ShinyHunters helped define the “leak-and-brag” ethos, gaining widespread media attention by publicly dumping massive datasets from high-profile breaches including Tokopedia, Microsoft, Nitro PDF, and others. These high-volume leaks were not only designed to monetize stolen data but also to bolster the group’s reputation across underground forums and public platforms.

In addition to direct breaches, ShinyHunters played a key role in the commercialization of cybercrime by acting as one of the first consumer-facing hubs for Initial Access Brokers (IABs). They operated within a broader ecosystem of “as-a-service” offerings leveraging shared infrastructure, credential marketplaces, and collaboration with other specialized groups. This modular, service-based approach helped establish a repeatable model for mid- to high-tier cybercriminal operations, many of which still emulate their tactics today.

LAPSUS$

Lapsus$ emerged on Telegram in late 2021, quickly gaining notoriety as a disruptive, publicity-driven threat group composed largely of teenage actors from the English-speaking world. Despite their seemingly chaotic structure and informal communications, Lapsus$ demonstrated a high degree of technical capability and operational effectiveness—successfully compromising high-profile organizations including NVIDIA, Samsung, Microsoft, and Twitter.

The group became infamous for its bold tactics: hacking livestreams, public data leaks, extortion threats, and direct taunts aimed at victims and law enforcement. Yet beneath the spectacle was a disciplined approach to human-centric intrusion techniques. Lapsus$ primarily leveraged social engineering, SIM-swapping, credential theft, and the manipulation of customer support and IT staff to gain unauthorized access to privileged systems. These techniques enabled the group to sidestep conventional security controls and pivot deep into target networks.

Stored items:
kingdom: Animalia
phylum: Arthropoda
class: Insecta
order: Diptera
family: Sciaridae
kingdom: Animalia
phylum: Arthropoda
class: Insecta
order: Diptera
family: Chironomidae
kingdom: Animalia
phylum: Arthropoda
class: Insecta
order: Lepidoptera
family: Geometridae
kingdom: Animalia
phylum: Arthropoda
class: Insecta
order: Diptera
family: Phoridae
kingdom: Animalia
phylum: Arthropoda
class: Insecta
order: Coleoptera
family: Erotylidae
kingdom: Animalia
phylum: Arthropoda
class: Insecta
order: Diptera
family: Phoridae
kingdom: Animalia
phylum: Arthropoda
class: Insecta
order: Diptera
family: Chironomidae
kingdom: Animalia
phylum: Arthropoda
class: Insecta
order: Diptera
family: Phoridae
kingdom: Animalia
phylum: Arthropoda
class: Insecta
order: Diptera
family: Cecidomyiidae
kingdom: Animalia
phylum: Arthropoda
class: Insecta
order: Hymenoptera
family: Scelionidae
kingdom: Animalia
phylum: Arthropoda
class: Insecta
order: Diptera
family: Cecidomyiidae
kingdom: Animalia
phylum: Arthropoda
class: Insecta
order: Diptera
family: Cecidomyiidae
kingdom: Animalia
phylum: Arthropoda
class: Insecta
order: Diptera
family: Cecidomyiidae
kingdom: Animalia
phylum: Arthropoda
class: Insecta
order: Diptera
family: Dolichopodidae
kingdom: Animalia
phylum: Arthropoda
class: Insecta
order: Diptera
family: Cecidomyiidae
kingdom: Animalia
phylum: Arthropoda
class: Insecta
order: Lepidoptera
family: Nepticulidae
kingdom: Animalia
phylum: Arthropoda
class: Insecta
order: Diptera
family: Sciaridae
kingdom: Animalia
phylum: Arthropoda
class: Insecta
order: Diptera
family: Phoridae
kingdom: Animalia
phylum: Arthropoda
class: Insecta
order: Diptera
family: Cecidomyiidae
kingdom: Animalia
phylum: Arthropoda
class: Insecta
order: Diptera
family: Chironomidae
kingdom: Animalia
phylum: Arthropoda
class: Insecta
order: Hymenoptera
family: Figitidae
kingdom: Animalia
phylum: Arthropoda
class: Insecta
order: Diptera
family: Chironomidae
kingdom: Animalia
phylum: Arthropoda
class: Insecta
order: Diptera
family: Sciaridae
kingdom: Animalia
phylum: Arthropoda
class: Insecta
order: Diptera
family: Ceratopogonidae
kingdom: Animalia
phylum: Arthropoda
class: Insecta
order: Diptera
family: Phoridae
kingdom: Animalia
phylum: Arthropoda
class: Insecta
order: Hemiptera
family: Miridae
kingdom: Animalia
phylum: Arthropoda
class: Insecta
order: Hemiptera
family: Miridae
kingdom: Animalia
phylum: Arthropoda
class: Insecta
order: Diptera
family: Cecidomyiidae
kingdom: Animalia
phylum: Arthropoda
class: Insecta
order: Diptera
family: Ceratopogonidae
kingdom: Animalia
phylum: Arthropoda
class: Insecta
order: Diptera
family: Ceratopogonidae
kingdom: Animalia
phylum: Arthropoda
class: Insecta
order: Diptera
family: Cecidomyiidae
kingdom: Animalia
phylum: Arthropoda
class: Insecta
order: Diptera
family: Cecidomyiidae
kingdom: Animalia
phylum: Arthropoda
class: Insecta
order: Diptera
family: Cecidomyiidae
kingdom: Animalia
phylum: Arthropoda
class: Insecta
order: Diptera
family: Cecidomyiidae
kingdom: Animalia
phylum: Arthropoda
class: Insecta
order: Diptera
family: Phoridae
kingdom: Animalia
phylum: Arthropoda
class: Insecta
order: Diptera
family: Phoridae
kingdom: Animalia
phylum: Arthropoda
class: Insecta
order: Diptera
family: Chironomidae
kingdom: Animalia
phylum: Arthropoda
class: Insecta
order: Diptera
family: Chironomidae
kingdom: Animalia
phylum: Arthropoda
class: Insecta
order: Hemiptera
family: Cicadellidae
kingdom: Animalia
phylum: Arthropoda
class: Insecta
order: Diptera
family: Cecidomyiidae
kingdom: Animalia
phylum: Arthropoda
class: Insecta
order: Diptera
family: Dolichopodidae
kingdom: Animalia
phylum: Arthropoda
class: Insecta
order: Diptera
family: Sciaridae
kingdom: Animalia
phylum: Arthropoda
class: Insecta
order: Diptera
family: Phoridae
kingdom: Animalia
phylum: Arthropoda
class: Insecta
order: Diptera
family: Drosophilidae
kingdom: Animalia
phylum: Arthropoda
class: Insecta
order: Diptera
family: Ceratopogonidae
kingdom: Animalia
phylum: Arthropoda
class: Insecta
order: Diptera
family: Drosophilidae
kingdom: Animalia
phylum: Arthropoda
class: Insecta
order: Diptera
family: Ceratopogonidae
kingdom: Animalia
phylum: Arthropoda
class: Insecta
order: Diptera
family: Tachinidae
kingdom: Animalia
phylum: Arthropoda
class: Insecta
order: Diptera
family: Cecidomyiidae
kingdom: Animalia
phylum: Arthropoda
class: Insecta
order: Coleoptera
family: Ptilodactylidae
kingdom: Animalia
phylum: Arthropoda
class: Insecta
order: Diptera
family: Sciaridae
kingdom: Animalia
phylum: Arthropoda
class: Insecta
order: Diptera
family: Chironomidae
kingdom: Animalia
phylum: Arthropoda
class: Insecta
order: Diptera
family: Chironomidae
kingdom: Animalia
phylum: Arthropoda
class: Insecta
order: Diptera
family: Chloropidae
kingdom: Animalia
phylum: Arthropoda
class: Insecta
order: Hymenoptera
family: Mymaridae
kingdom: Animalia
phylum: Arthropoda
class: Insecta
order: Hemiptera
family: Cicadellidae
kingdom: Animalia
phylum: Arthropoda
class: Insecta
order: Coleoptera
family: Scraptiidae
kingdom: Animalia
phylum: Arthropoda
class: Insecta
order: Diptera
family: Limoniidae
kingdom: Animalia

▸ Directions:
a: According to the passage on hacking groups, where did Lapsus$ first emerge in late 2021?
b: Carry the passage on hacking groups forward from its final sentence.

▸ Responses:
a: On Telegram.

b:
 Lapsus$ was composed of skilled members with roots in both OGUsers and RaidForums. Many began as social engineers on OGUsers, building reputations through account takeovers and SIM-swapping schemes. As law enforcement pressure intensified on OGUsers, several actors migrated to RaidForums, where they encountered a more technically advanced ecosystem centered on data breaches, exploit sharing, and access brokerage. The fusion of social engineering expertise from OGUsers and breach-oriented tactics from RaidForums laid the foundation for Lapsus$—a hybrid threat group reflective of The COM’s convergence-driven evolution.

Despite a wave of arrests in March 2022, Lapsus$'s techniques and aggressive ethos had already influenced a broader shift in the cybercrime landscape. Their success inspired a generation of copycat actors and seeded new collectives that adopted more operationally secure, decentralized structures, while continuing to use the aggressive, high-visibility tactics that Lapsus$ had pioneered.

Disruption and Fragmentation: The COM Era (2021–2025)

The Great Disruption: 2021–2023

Between 2021 and 2023, the English-speaking cybercriminal underground experienced its most significant disruption to date. Coordinated law enforcement takedowns, combined with high-profile arrests of teenage hackers, fundamentally reshaped the digital threat landscape. These operations highlighted unprecedented international cooperation and disrupted platforms that had collectively hosted over 500,000 active users.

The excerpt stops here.